My confusion about the right path to take and the way I often flail around in my life are the same struggles others face more or less publicly. We are not diminished by our challenges, but fed by them. We all live lives of contradiction because we are complex ever- evolving beings. There is grace in holding both the wisdom and the idiocy, and true depth and meaning come from a heart that has been strengthened by both.
I am sure there will be many more days where I feel like a hypocrite and unable to live with the contradiction in what I am able to do vs. what I write about. I write this not as an apology or a public exposure of my weaknesses in order to cover my ass, but as a way for me to speak the truth about all that I am so that I can be more. I have written nearly everywhere in this blog that we must live into what we choose instead of into our fear not because I am good at it, but because I must keep reminding myself. We hide all we can be because we fear that in showing our brilliance we will also expose our dark. As the chorus to the Macklemore song goes, we must “light it up to burn it down”. And so I write today and each day to light a match for me and for you and you and you and you and you…………..

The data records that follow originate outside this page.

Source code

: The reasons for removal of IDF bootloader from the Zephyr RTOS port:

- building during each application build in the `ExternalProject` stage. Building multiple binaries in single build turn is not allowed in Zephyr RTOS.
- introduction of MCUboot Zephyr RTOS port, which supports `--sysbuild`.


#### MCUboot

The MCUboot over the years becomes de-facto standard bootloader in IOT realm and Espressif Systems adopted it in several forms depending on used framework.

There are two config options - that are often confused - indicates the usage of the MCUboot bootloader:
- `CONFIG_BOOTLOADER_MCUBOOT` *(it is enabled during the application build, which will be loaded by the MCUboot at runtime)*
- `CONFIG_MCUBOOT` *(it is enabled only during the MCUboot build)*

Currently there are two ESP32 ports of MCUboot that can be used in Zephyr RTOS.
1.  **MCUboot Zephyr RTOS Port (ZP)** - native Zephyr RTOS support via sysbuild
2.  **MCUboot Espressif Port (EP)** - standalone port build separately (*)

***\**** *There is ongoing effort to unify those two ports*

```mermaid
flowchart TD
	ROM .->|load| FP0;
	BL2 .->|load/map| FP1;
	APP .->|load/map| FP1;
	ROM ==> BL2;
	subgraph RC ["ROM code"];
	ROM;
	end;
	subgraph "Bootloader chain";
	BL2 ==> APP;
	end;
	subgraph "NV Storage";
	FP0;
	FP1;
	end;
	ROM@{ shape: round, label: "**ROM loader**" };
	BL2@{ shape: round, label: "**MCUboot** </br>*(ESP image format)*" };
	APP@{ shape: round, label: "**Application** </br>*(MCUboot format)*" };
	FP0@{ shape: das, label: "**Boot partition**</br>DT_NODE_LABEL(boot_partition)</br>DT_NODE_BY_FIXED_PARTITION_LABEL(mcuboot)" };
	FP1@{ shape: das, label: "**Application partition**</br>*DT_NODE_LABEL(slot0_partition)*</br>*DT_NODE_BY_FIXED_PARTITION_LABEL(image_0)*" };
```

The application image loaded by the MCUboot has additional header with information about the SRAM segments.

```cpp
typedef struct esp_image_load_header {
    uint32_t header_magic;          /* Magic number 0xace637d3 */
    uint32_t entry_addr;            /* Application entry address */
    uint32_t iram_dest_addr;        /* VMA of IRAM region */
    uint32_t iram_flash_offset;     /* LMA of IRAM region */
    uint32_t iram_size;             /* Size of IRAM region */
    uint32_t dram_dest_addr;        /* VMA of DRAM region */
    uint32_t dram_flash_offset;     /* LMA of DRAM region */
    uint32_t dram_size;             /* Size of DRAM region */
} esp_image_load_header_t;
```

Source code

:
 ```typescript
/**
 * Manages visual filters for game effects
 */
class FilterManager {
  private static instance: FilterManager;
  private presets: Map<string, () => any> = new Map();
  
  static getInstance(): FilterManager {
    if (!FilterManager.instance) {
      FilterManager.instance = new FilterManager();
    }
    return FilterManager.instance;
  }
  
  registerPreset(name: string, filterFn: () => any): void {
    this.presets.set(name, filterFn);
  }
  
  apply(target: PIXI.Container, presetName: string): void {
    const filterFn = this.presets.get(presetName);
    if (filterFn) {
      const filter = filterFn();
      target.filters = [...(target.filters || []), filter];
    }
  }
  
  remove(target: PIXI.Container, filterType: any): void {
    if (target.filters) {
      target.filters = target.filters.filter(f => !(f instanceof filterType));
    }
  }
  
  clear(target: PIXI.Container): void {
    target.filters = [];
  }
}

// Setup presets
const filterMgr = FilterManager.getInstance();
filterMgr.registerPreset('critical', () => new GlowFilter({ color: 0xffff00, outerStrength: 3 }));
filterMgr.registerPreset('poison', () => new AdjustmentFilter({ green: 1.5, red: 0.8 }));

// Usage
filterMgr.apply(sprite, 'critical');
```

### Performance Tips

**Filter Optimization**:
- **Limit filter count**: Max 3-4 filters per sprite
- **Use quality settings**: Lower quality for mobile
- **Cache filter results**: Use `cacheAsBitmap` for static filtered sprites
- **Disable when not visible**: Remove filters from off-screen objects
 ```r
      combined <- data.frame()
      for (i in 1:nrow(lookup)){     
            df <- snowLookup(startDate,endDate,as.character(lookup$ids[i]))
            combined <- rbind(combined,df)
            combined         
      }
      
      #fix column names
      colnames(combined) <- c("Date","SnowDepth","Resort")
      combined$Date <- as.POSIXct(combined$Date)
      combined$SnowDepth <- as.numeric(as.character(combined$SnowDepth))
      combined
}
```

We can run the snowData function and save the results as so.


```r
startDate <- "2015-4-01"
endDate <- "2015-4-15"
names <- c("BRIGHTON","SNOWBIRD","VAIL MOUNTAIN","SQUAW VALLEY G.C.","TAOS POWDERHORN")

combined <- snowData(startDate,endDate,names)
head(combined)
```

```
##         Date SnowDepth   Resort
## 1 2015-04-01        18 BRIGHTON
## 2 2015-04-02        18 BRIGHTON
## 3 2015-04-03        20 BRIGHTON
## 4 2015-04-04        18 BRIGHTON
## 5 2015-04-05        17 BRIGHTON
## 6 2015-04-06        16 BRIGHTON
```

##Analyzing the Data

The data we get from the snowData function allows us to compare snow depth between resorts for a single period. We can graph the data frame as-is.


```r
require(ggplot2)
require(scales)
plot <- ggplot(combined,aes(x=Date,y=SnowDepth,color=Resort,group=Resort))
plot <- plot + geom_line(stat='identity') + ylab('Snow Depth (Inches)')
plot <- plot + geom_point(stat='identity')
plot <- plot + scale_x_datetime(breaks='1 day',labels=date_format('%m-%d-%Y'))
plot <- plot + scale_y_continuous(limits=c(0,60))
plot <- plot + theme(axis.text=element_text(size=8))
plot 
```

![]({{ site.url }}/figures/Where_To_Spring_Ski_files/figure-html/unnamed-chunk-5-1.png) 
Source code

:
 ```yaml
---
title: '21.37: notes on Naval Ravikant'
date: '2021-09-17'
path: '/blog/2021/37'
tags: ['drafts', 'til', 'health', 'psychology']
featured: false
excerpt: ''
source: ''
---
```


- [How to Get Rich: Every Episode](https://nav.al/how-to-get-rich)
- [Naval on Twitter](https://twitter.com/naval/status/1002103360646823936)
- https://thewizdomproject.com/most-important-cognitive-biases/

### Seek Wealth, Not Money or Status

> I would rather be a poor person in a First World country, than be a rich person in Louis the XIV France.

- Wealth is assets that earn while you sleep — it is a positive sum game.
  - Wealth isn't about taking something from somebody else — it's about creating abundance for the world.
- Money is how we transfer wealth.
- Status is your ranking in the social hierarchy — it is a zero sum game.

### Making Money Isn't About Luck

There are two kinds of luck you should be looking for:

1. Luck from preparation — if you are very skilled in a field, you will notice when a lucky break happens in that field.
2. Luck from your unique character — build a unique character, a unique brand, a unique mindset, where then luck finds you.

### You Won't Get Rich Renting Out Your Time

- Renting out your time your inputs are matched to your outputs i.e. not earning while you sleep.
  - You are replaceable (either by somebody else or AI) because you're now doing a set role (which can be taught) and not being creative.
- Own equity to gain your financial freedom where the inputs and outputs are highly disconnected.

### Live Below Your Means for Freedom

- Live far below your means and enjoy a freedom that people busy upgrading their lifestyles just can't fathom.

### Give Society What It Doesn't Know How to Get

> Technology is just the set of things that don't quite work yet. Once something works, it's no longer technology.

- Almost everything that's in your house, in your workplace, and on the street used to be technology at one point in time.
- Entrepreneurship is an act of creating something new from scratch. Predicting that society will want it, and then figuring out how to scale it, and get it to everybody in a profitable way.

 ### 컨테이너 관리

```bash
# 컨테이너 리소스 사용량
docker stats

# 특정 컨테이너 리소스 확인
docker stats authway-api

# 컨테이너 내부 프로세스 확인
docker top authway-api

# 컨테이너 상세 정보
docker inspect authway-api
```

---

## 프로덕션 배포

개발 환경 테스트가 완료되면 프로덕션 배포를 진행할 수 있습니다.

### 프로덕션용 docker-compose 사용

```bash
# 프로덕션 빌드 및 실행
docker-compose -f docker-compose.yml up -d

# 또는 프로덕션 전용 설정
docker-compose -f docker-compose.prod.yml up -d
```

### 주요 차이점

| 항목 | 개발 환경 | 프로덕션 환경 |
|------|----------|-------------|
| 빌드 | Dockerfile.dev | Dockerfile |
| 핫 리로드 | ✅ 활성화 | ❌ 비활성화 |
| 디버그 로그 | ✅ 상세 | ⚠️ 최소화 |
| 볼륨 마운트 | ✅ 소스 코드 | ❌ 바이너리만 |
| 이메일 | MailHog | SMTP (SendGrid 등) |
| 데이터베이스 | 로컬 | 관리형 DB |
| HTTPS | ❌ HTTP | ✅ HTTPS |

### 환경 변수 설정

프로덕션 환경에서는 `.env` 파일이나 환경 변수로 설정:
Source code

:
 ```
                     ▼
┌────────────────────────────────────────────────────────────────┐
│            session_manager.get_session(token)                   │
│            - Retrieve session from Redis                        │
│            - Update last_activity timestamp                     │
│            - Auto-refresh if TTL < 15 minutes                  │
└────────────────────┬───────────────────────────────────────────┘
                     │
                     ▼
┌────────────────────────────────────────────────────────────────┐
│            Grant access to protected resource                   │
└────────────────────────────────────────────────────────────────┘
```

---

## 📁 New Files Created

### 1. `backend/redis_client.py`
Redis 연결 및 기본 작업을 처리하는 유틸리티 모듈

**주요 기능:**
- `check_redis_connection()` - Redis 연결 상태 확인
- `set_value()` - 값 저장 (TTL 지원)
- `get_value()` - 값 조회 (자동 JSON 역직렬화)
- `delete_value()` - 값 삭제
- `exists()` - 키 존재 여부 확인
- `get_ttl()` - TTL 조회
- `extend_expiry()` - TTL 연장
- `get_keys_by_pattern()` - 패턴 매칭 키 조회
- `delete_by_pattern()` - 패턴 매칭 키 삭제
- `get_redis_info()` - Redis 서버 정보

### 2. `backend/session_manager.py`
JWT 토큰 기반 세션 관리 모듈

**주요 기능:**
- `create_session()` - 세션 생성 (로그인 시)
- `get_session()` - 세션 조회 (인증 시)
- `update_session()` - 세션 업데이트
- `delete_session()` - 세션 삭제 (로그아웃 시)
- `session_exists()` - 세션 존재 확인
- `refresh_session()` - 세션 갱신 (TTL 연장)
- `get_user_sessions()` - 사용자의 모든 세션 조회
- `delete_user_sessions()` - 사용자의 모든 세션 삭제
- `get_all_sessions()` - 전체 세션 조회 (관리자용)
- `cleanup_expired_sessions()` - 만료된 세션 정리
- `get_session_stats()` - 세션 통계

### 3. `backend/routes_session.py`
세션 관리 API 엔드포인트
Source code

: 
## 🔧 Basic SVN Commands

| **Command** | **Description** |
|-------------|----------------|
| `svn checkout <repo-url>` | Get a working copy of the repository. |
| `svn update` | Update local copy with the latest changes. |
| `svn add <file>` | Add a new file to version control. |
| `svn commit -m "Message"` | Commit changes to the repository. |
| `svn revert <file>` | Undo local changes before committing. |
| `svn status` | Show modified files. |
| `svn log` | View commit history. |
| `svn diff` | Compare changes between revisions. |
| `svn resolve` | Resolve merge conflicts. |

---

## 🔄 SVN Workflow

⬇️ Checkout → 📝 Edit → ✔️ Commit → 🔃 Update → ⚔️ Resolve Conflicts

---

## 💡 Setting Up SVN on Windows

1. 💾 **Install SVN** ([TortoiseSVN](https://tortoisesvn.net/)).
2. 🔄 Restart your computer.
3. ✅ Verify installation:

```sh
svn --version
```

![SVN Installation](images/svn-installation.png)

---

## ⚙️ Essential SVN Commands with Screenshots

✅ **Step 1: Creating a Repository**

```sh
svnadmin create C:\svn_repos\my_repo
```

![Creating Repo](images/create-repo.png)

(Check out this amazing music….Macklemore \”Contradiction\”)
My dearest daughter…..how do you suppose “a truly wise person” got to be wise????
I love you. You are NOT a fake so quit beating yourself up. You are more SPECTACULAR, ARTICULATE, CONSIDERATE, BEAUTIFUL, MOTHERLY, FAITHFUL, W I S E (and on an on) than you want to admit. You have SO MANY wonderful attributes that far outway any “skeletons” which we all have. Keep pushing forward. At this point in your life you are NOT screwed up. You are becoming WISER. HUGGGGGGSSSSS!!!
I read this through my own tears tonight. We are own worst critic..And at times I really wish I could shut that tape off that seems to be on continual rewind and play mode.
As I’ve read you and a mutual friend’s FB posts about our own insecurities I am baffled. Not that you had them. Everyone has them. But on the outside looking in, I didn’t see them.
Are we so good at hiding our own insecurities? Was this a learned behavior? Were we programed with it?
I do miss you, and think of you often. Keep posting,
Hey, Ang….we are to hard on ourselves and then we think we are all alone in being an idiot (or whatever word you are currently using). I guess that is why I write…to break down the isolation, to show solidarity and support and to be a part of something better for all of us. I love you friend!